Sunday, July 17, 2011

Ferguson: MLS should have promotion-relegation

Following Manchester United's 4-1 victory over the New England Revolution at Gillette Stadium, Sir Alex Ferguson told the press that a system of promotion and relegation in MLS would help develop soccer in the United States.

The game kicked off Manchester United's U.S. tour and the 2011 Herbalife World Football Challenge, which showcases some of the world's top clubs in friendly matches across the United States.

"I look at the States as incredible potential," said Sir Alex Ferguson. "The potential is that you’ve got young kids throughout the country – millions – playing soccer, but how long? College football, college soccer, there’s nowhere for it to go, so until you get a league that relegates, and the soccer leagues from MLS straight down, so that young kids in the leagues and schools can go to different types of leagues depending on their abilities.

They have it in England, they have it in Germany, they have it in France and then they got the relegate system so that it enables all kids to have an opportunity like … going up to school. Once they get that, then the league gets stronger."

Although promotion-relegation is an excellent incentive for teams to improve and invest, one major obstacle to that system in the U.S. is that MLS club owners pay a high fee to operate an MLS club. Recent franchise fees were approximately $40 million and future expansion franchise fees are rumored to be as high as $80 million.

Another issue is the League's salary cap, which restricts how much an individual club can spend for the purpose of establishing parity throughout MLS. The designated player rules, which originated with David Beckham, have relaxed the cap slightly for club owners who desire a more competitive club with one to three expensive players. However, club fees to purchase a designated player are distributed to the MLS clubs without a designated player in order to retain league parity. Obviously, clubs paying those designated player fees are not pleased to see their money paid to clubs not investing or attaining the same level of quality and essentially weighing MLS down.

On the plus side, the United States already has two lower leagues that theoretically could cooperate in some kind of promotion-relegation system with MLS. The United State's second division, the North American Soccer League (NASL), operates eight teams without a salary cap and the third division, USL PRO, operates a 12-team league.

The machinations of getting these leagues to work together would be very complex and likely fraught with litigation.
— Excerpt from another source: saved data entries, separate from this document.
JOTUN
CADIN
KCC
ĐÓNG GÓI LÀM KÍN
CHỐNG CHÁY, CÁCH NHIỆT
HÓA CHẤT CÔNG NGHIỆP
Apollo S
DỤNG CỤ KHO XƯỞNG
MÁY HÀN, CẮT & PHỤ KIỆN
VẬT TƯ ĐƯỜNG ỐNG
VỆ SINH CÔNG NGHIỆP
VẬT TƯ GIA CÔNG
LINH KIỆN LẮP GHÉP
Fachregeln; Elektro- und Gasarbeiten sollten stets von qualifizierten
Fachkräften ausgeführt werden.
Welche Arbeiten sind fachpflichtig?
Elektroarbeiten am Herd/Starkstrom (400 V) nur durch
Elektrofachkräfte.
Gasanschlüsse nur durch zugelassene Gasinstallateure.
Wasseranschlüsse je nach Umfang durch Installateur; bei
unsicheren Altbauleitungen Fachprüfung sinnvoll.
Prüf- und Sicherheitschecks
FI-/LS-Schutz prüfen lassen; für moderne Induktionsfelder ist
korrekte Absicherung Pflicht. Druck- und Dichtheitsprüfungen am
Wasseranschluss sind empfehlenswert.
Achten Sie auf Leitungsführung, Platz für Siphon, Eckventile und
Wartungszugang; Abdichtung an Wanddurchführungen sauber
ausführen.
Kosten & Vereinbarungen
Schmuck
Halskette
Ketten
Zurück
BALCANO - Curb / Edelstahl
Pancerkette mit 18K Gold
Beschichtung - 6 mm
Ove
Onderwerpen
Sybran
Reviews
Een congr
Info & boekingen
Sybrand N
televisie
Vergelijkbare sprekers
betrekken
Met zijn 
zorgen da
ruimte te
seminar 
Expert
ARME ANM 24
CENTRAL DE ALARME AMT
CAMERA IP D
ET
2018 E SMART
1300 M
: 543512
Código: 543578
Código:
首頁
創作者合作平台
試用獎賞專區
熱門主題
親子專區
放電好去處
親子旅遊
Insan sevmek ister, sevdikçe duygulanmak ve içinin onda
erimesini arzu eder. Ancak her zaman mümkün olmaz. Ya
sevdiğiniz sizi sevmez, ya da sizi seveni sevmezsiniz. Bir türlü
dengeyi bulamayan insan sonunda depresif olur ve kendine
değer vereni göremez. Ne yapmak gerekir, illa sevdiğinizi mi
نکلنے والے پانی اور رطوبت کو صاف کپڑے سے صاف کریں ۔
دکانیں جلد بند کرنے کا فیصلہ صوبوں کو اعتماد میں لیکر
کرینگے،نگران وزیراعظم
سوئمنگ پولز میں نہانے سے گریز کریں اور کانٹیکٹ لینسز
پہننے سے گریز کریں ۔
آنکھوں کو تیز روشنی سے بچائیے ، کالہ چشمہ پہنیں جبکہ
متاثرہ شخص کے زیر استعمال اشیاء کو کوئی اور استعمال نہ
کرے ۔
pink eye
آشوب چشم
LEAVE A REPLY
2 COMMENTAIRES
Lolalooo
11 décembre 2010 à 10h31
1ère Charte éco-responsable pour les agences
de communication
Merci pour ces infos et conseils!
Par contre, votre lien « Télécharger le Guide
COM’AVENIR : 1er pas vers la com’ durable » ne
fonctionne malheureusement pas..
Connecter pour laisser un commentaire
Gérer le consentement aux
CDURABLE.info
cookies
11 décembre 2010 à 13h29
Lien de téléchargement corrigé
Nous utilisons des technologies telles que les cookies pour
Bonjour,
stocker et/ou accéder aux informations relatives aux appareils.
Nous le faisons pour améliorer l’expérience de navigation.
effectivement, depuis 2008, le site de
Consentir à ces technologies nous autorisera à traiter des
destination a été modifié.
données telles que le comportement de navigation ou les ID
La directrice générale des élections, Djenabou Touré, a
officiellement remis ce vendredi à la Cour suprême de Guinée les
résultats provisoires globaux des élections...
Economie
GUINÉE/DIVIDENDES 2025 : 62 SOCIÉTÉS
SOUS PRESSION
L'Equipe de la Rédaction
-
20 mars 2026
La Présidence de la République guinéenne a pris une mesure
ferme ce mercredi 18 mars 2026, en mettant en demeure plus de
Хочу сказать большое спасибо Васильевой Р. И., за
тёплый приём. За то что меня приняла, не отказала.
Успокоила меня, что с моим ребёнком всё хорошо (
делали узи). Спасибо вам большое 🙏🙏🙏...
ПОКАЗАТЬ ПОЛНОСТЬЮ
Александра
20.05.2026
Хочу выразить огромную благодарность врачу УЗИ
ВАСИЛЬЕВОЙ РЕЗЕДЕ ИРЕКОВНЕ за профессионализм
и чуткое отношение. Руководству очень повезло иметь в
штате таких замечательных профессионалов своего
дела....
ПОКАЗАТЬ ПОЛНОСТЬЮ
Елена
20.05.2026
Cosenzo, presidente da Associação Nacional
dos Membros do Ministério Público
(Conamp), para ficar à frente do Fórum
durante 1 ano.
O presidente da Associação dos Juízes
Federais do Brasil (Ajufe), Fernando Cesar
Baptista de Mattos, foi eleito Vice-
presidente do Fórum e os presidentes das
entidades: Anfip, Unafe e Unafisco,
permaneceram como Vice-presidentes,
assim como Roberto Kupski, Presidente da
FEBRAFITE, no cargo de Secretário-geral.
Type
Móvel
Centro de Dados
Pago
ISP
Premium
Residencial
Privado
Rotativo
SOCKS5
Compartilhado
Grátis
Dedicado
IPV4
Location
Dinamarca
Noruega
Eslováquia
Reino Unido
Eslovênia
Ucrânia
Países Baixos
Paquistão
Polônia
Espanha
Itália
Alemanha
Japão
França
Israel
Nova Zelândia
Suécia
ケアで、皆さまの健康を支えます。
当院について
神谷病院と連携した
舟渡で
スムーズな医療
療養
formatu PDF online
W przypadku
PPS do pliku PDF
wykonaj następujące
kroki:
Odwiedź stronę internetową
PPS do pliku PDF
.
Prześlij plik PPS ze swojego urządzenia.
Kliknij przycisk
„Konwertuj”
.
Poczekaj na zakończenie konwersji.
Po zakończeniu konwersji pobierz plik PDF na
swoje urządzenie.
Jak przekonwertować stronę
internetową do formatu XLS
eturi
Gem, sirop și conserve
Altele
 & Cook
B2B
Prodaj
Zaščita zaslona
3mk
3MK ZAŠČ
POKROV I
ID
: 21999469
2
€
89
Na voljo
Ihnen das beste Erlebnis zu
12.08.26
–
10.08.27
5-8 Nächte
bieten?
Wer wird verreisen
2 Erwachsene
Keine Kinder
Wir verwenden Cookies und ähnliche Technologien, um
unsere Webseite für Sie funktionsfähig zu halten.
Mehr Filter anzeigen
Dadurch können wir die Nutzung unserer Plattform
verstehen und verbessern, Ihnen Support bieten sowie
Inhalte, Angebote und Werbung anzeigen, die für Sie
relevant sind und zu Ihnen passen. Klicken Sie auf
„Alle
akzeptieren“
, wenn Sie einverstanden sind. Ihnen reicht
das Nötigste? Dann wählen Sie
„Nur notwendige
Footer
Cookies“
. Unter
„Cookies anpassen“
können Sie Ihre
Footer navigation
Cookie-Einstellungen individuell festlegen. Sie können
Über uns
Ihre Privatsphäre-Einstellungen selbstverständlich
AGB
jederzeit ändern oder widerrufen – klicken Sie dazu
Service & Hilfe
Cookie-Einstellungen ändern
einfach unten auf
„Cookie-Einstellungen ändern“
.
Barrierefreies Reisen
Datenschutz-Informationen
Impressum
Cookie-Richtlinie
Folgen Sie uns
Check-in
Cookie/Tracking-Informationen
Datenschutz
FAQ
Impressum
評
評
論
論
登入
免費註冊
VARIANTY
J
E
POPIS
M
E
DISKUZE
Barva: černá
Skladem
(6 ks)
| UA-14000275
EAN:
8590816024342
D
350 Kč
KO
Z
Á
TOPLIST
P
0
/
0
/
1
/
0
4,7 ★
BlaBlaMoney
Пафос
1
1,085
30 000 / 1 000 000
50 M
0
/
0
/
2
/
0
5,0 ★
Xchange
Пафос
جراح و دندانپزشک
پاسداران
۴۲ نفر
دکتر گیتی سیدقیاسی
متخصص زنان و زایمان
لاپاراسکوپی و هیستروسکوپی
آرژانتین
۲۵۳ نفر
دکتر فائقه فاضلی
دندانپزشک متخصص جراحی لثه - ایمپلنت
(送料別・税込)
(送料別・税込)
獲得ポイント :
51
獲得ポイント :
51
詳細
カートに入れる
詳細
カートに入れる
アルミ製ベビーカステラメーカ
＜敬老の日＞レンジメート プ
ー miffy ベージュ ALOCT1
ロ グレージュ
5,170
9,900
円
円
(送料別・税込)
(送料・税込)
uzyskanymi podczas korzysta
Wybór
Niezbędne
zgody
D2 and D3 team owners would balk or be unable to pay the high franchise fee should they be promoted and MLS clubs would be hard pressed to part with their invested franchise fee should they be relegated.

Should MLS elect to split into a higher and lower division, the extensive travel issues would be aggravated and local rivals perhaps separated.

Ferguson broaches the travel issue

Ferguson touched lightly on the issue of travel, a serious issue with players, team expenses and broadcasters.

"There’s no question that it’s take off, soccer, here – that’s absolute no doubt about that," said Ferguson. "And you’re getting some good crowds for the games now. I think that I would say that there will be big decisions on how to lay the line, i.e. the travel, maybe split the country into different leagues, something like that. For the United States to do that, I think would make for far better competition and bring more teams into the soccer."

Splitting the vast United States into two geographically divided top leagues, as opposed to conferences, is an equally complex issue. On the plus side, it would relieve some of the travel expenses and time zone broadcasting issues, and would improve local rivalries with the increased familiarity. Reduced travel would also make the League more attractive to foreign players who are accustomed to mostly busrides to and from games.

However, the obstacles in dividing the League are far too great at this time. First, with the exception of the New York Red Bulls and the Philadelphia Union, the Western Conference is far superior to the East and responsible for drawing crowds to the Eastern stadiums. Second, the broadcasters' efforts to improve ratings and draw sponsors would likely be slashed with decreased audiences, now narrowly garnered from steadfast fans across the U.S.

Ferguson on soccer in the U.S: 'It's taken off'

Ferguson's candid comments add healthy fuel to the various debates as to how the MLS should grow. The League increasingly attracts world-wide attention, which is a very good thing and positive indicator of its success.

"I’ve noticed an improvement last year when we came across," said Ferguson. "[It's] added more teams, a bigger league and I think that it’s a far, far bigger project in terms of soccer throughout the country. It’s taken off."